>> Begin

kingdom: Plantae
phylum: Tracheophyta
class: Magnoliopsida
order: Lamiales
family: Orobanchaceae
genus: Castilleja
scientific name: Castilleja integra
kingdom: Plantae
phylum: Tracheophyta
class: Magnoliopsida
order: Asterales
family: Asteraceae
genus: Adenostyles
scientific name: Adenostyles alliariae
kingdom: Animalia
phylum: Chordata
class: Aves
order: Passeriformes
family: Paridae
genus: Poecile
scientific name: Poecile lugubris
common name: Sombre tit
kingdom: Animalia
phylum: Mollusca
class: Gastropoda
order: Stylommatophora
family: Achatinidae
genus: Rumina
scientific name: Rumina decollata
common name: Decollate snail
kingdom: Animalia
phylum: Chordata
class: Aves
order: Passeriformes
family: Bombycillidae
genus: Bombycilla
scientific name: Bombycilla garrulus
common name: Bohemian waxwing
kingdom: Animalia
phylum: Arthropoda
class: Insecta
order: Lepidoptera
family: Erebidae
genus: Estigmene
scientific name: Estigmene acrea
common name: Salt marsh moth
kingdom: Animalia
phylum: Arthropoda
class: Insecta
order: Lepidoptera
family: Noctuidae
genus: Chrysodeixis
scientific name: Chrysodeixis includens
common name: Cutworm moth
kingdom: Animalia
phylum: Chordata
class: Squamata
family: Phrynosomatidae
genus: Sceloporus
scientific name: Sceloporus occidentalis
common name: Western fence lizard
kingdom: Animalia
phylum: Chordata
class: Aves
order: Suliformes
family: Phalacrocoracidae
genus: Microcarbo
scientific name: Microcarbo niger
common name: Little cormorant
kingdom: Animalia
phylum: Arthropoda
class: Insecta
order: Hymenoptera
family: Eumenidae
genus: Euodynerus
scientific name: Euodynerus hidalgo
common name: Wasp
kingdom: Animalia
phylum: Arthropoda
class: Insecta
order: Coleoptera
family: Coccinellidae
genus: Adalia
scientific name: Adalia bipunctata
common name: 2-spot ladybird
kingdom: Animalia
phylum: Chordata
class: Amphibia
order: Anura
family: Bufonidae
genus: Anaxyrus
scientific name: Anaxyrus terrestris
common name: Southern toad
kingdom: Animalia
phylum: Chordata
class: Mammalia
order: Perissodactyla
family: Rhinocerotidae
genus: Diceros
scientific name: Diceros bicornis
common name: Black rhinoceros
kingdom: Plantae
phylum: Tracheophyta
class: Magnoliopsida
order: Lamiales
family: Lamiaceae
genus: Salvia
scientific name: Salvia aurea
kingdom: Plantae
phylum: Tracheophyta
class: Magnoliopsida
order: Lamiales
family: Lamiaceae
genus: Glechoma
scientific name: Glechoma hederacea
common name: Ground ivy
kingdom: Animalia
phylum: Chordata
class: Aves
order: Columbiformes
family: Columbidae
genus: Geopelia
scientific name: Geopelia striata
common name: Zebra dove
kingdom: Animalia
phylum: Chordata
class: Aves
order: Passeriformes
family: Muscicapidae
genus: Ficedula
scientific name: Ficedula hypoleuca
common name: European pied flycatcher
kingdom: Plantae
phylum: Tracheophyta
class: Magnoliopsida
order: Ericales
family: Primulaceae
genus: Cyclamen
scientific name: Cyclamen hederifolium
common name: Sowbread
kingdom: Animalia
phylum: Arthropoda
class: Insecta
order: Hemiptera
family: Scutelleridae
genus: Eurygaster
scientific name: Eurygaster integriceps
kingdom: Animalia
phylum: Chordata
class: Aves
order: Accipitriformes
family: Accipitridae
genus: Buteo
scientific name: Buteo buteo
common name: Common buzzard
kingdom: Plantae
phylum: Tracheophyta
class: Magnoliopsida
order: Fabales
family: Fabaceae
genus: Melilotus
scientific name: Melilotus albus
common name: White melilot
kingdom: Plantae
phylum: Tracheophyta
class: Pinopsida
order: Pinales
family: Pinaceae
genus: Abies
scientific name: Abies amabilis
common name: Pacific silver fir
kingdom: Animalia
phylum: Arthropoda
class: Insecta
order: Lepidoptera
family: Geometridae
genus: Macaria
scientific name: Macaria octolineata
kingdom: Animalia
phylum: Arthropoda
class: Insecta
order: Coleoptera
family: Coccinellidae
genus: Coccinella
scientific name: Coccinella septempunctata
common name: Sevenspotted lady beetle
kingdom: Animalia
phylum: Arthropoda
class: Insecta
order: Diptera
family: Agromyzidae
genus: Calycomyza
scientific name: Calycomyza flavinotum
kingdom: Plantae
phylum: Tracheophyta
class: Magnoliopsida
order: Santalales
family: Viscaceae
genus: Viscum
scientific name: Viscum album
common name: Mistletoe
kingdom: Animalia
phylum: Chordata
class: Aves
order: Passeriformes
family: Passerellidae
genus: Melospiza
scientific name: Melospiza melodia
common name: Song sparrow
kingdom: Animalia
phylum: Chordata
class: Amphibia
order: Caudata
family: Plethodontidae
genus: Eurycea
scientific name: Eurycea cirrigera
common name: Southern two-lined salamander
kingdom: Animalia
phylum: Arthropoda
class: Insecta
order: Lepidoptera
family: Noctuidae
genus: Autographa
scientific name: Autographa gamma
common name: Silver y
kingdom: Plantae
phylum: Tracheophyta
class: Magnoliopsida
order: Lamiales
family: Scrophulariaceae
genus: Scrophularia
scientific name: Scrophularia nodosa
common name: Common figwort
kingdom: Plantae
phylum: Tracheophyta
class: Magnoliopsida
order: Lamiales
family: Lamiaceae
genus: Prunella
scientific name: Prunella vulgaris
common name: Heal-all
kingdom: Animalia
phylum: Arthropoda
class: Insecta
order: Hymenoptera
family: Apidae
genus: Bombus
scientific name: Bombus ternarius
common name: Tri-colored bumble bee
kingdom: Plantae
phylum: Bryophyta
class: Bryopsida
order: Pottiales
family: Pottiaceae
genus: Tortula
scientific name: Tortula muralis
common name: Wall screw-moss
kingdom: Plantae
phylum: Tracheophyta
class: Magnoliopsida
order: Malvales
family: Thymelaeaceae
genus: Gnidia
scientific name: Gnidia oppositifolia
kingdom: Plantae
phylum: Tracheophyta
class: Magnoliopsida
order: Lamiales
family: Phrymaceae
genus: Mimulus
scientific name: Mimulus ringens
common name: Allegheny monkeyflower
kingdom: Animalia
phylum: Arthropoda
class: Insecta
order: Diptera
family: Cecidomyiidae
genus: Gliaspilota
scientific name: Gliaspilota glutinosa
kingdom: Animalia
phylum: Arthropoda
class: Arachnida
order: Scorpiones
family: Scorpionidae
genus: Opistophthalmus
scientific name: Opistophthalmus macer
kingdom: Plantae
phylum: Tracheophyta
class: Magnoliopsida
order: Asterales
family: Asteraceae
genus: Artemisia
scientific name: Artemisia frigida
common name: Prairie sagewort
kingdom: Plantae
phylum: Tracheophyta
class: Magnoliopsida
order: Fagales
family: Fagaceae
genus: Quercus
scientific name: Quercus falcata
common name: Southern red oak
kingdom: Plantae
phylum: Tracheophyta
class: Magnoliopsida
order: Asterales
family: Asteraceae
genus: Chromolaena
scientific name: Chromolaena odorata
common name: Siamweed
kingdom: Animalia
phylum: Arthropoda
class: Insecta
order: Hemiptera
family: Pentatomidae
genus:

>> End

> **WRITTEN INSTRUCTION**
Rewrite the whole listing above, changing "common name" to "vernacular name" wherever it appears and leaving everything else the same.

> **FINISHED TASK**
kingdom: Plantae
phylum: Tracheophyta
class: Magnoliopsida
order: Lamiales
family: Orobanchaceae
genus: Castilleja
scientific name: Castilleja integra
kingdom: Plantae
phylum: Tracheophyta
class: Magnoliopsida
order: Asterales
family: Asteraceae
genus: Adenostyles
scientific name: Adenostyles alliariae
kingdom: Animalia
phylum: Chordata
class: Aves
order: Passeriformes
family: Paridae
genus: Poecile
scientific name: Poecile lugubris
vernacular name: Sombre tit
kingdom: Animalia
phylum: Mollusca
class: Gastropoda
order: Stylommatophora
family: Achatinidae
genus: Rumina
scientific name: Rumina decollata
vernacular name: Decollate snail
kingdom: Animalia
phylum: Chordata
class: Aves
order: Passeriformes
family: Bombycillidae
genus: Bombycilla
scientific name: Bombycilla garrulus
vernacular name: Bohemian waxwing
kingdom: Animalia
phylum: Arthropoda
class: Insecta
order: Lepidoptera
family: Erebidae
genus: Estigmene
scientific name: Estigmene acrea
vernacular name: Salt marsh moth
kingdom: Animalia
phylum: Arthropoda
class: Insecta
order: Lepidoptera
family: Noctuidae
genus: Chrysodeixis
scientific name: Chrysodeixis includens
vernacular name: Cutworm moth
kingdom: Animalia
phylum: Chordata
class: Squamata
family: Phrynosomatidae
genus: Sceloporus
scientific name: Sceloporus occidentalis
vernacular name: Western fence lizard
kingdom: Animalia
phylum: Chordata
class: Aves
order: Suliformes
family: Phalacrocoracidae
genus: Microcarbo
scientific name: Microcarbo niger
vernacular name: Little cormorant
kingdom: Animalia
phylum: Arthropoda
class: Insecta
order: Hymenoptera
family: Eumenidae
genus: Euodynerus
scientific name: Euodynerus hidalgo
vernacular name: Wasp
kingdom: Animalia
phylum: Arthropoda
class: Insecta
order: Coleoptera
family: Coccinellidae
genus: Adalia
scientific name: Adalia bipunctata
vernacular name: 2-spot ladybird
kingdom: Animalia
phylum: Chordata
class: Amphibia
order: Anura
family: Bufonidae
genus: Anaxyrus
scientific name: Anaxyrus terrestris
vernacular name: Southern toad
kingdom: Animalia
phylum: Chordata
class: Mammalia
order: Perissodactyla
family: Rhinocerotidae
genus: Diceros
scientific name: Diceros bicornis
vernacular name: Black rhinoceros
kingdom: Plantae
phylum: Tracheophyta
class: Magnoliopsida
order: Lamiales
family: Lamiaceae
genus: Salvia
scientific name: Salvia aurea
kingdom: Plantae
phylum: Tracheophyta
class: Magnoliopsida
order: Lamiales
family: Lamiaceae
genus: Glechoma
scientific name: Glechoma hederacea
vernacular name: Ground ivy
kingdom: Animalia
phylum: Chordata
class: Aves
order: Columbiformes
family: Columbidae
genus: Geopelia
scientific name: Geopelia striata
vernacular name: Zebra dove
kingdom: Animalia
phylum: Chordata
class: Aves
order: Passeriformes
family: Muscicapidae
genus: Ficedula
scientific name: Ficedula hypoleuca
vernacular name: European pied flycatcher
kingdom: Plantae
phylum: Tracheophyta
class: Magnoliopsida
order: Ericales
family: Primulaceae
genus: Cyclamen
scientific name: Cyclamen hederifolium
vernacular name: Sowbread
kingdom: Animalia
phylum: Arthropoda
class: Insecta
order: Hemiptera
family: Scutelleridae
genus: Eurygaster
scientific name: Eurygaster integriceps
kingdom: Animalia
phylum: Chordata
class: Aves
order: Accipitriformes
family: Accipitridae
genus: Buteo
scientific name: Buteo buteo
vernacular name: Common buzzard
kingdom: Plantae
phylum: Tracheophyta
class: Magnoliopsida
order: Fabales
family: Fabaceae
genus: Melilotus
scientific name: Melilotus albus
vernacular name: White melilot
kingdom: Plantae
phylum: Tracheophyta
class: Pinopsida
order: Pinales
family: Pinaceae
genus: Abies
scientific name: Abies amabilis
vernacular name: Pacific silver fir
kingdom: Animalia
phylum: Arthropoda
class: Insecta
order: Lepidoptera
family: Geometridae
genus: Macaria
scientific name: Macaria octolineata
kingdom: Animalia
phylum: Arthropoda
class: Insecta
order: Coleoptera
family: Coccinellidae
genus: Coccinella
scientific name: Coccinella septempunctata
vernacular name: Sevenspotted lady beetle
kingdom: Animalia
phylum: Arthropoda
class: Insecta
order: Diptera
family: Agromyzidae
genus: Calycomyza
scientific name: Calycomyza flavinotum
kingdom: Plantae
phylum: Tracheophyta
class: Magnoliopsida
order: Santalales
family: Viscaceae
genus: Viscum
scientific name: Viscum album
vernacular name: Mistletoe
kingdom: Animalia
phylum: Chordata
class: Aves
order: Passeriformes
family: Passerellidae
genus: Melospiza
scientific name: Melospiza melodia
vernacular name: Song sparrow
kingdom: Animalia
phylum: Chordata
class: Amphibia
order: Caudata
family: Plethodontidae
genus: Eurycea
scientific name: Eurycea cirrigera
vernacular name: Southern two-lined salamander
kingdom: Animalia
phylum: Arthropoda
class: Insecta
order: Lepidoptera
family: Noctuidae
genus: Autographa
scientific name: Autographa gamma
vernacular name: Silver y
kingdom: Plantae
phylum: Tracheophyta
class: Magnoliopsida
order: Lamiales
family: Scrophulariaceae
genus: Scrophularia
scientific name: Scrophularia nodosa
vernacular name: Common figwort
kingdom: Plantae
phylum: Tracheophyta
class: Magnoliopsida
order: Lamiales
family: Lamiaceae
genus: Prunella
scientific name: Prunella vulgaris
vernacular name: Heal-all
kingdom: Animalia
phylum: Arthropoda
class: Insecta
order: Hymenoptera
family: Apidae
genus: Bombus
scientific name: Bombus ternarius
vernacular name: Tri-colored bumble bee
kingdom: Plantae
phylum: Bryophyta
class: Bryopsida
order: Pottiales
family: Pottiaceae
genus: Tortula
scientific name: Tortula muralis
vernacular name: Wall screw-moss
kingdom: Plantae
phylum: Tracheophyta
class: Magnoliopsida
order: Malvales
family: Thymelaeaceae
genus: Gnidia
scientific name: Gnidia oppositifolia
kingdom: Plantae
phylum: Tracheophyta
class: Magnoliopsida
order: Lamiales
family: Phrymaceae
genus: Mimulus
scientific name: Mimulus ringens
vernacular name: Allegheny monkeyflower
kingdom: Animalia
phylum: Arthropoda
class: Insecta
order: Diptera
family: Cecidomyiidae
genus: Gliaspilota
scientific name: Gliaspilota glutinosa
kingdom: Animalia
phylum: Arthropoda
class: Arachnida
order: Scorpiones
family: Scorpionidae
genus: Opistophthalmus
scientific name: Opistophthalmus macer
kingdom: Plantae
phylum: Tracheophyta
class: Magnoliopsida
order: Asterales
family: Asteraceae
genus: Artemisia
scientific name: Artemisia frigida
vernacular name: Prairie sagewort
kingdom: Plantae
phylum: Tracheophyta
class: Magnoliopsida
order: Fagales
family: Fagaceae
genus: Quercus
scientific name: Quercus falcata
vernacular name: Southern red oak
kingdom: Plantae
phylum: Tracheophyta
class: Magnoliopsida
order: Asterales
family: Asteraceae
genus: Chromolaena
scientific name: Chromolaena odorata
vernacular name: Siamweed
kingdom: Animalia
phylum: Arthropoda
class: Insecta
order: Hemiptera
family: Pentatomidae
genus:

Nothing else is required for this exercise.